-
More refactoring
11/05/2016 at 16:42 • 0 commentsFor supporting the use case of writing dictionary words to Non Volatile Memory and defining the startup behavior more refactoring was necessary. There are again a couple of points where I could improve the readability of the code while reducing the footprint (both Flash, and RAM). Some of the changes simplified context switching for background tasks. The new code is on GitHub, and in the files section of this project page there are new hex files.
-
Reviewing SDCC integration
11/01/2016 at 08:43 • 0 commentsBefore I pushed the optimized code to GitHub, I had a second look at how to play nice with SDCC variable initialization. There is very little linker documentation (which is hidden in the SDCC binary) and its way of allocating memory. Fortunately a lot can be learned from the SDCC source code!

• EXTRACTED RECORDS:
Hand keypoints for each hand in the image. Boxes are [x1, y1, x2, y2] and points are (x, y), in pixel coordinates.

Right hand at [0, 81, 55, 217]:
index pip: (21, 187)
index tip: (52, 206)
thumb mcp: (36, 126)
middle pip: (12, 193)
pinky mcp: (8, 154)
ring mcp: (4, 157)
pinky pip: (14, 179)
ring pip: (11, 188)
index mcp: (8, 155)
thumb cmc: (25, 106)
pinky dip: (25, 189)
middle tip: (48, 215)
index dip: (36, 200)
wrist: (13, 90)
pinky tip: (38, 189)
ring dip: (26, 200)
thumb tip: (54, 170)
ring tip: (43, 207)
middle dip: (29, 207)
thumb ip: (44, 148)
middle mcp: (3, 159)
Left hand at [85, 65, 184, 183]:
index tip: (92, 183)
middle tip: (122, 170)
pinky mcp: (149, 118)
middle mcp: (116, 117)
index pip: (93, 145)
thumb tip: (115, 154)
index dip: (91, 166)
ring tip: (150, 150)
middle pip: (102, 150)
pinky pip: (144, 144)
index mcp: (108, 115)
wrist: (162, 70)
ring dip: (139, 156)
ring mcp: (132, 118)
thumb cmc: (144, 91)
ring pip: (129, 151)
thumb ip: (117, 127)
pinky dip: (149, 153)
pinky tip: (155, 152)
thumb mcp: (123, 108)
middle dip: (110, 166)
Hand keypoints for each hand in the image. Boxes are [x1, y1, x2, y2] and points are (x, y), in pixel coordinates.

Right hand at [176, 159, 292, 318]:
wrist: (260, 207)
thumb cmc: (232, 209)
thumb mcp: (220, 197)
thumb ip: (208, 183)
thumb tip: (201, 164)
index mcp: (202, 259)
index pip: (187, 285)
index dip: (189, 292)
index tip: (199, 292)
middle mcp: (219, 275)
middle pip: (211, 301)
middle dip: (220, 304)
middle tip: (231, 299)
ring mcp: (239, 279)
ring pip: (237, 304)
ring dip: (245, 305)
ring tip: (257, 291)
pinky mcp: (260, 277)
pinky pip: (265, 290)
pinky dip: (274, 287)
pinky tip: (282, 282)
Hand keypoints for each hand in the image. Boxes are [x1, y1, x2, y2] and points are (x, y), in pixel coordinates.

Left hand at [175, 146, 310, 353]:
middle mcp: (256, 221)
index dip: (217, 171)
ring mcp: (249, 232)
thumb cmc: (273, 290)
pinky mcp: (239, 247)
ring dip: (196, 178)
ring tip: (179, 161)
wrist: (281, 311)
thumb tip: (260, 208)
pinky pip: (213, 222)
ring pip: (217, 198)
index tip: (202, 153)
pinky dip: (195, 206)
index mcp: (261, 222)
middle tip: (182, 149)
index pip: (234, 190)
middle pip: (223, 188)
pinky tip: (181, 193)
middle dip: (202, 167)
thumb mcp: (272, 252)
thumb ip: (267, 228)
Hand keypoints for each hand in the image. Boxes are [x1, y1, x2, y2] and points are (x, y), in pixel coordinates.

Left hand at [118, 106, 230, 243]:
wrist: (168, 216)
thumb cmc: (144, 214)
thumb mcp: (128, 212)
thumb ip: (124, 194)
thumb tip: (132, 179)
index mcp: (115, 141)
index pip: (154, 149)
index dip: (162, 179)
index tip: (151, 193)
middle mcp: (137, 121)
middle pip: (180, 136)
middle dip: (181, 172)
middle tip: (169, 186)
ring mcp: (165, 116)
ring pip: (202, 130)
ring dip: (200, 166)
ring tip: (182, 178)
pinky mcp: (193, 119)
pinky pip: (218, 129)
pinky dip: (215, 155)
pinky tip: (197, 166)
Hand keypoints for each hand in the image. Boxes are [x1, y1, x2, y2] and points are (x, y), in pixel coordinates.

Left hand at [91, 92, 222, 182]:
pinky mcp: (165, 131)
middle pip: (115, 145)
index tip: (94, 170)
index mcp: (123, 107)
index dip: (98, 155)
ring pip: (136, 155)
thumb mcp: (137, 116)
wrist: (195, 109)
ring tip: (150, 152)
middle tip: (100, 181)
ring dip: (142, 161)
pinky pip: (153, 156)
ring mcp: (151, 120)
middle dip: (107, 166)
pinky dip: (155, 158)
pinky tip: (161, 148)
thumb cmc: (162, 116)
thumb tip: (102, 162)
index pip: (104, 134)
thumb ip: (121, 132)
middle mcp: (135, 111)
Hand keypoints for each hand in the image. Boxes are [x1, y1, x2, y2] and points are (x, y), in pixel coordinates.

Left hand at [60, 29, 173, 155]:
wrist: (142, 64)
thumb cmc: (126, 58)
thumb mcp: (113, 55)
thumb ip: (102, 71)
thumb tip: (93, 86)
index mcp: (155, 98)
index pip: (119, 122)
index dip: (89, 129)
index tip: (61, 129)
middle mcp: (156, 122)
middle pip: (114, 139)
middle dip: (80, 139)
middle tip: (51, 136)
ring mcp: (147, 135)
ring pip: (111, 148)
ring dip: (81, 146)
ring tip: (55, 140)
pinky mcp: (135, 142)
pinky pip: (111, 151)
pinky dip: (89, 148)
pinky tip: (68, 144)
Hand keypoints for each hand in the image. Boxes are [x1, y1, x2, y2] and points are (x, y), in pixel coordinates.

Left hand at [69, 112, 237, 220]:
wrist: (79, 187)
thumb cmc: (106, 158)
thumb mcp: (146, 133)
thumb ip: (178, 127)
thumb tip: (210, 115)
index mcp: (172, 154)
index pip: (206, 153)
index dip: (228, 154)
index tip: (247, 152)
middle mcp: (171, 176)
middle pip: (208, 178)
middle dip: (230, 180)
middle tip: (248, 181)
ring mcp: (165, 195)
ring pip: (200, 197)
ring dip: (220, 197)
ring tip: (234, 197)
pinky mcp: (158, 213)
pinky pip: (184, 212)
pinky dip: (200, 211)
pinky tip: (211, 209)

• WHAT IS BEING ASKED: Continue the development log on refactoring and SDCC integration, starting after its final sentence. The items play no part in this exercise.

• ANSWER BOX:
One of the problems I had to work around is to figure out where the INITIALIZER area ends unless I figure out how to use the local symbols s_INITIALIZER and l_INITIALIZER in forth.asm.
My current work-around is to get the address of the INITIALIZER area in forth.asm and hope that it's the last file to allocate space there. Maybe I can influence this by putting forth.rel always at the end of the SDCC call in the Makefile.
; nvdat ( -- ) ; Data about Non Volatile Memory .dw LINK .ifne WORDS_LINKCOMP LINK = . .db (5) .ascii "nvdat" .endif NVDAT: CALL DOVAR .dw LASTN ; Init for LASTN .dw END_SDCC_FLASH ; init for USRCPNVM (free Flash starts here) .dw USRPOOL ; Next RAM cell for indirect variables .endif ;=============================================================== LASTN = LINK ;last name defined .area CODE .area INITIALIZER END_SDCC_FLASH = . .area CABS (ABS)
-
When less is more
10/30/2016 at 12:42 • 0 commentseForth was designed to facilitate creating a Forth environment for a target computing architecture by someone who is fluent in assembly but new to the world of Forth (with fancy things like meta-compiling, extensible syntax, and multi-user environments).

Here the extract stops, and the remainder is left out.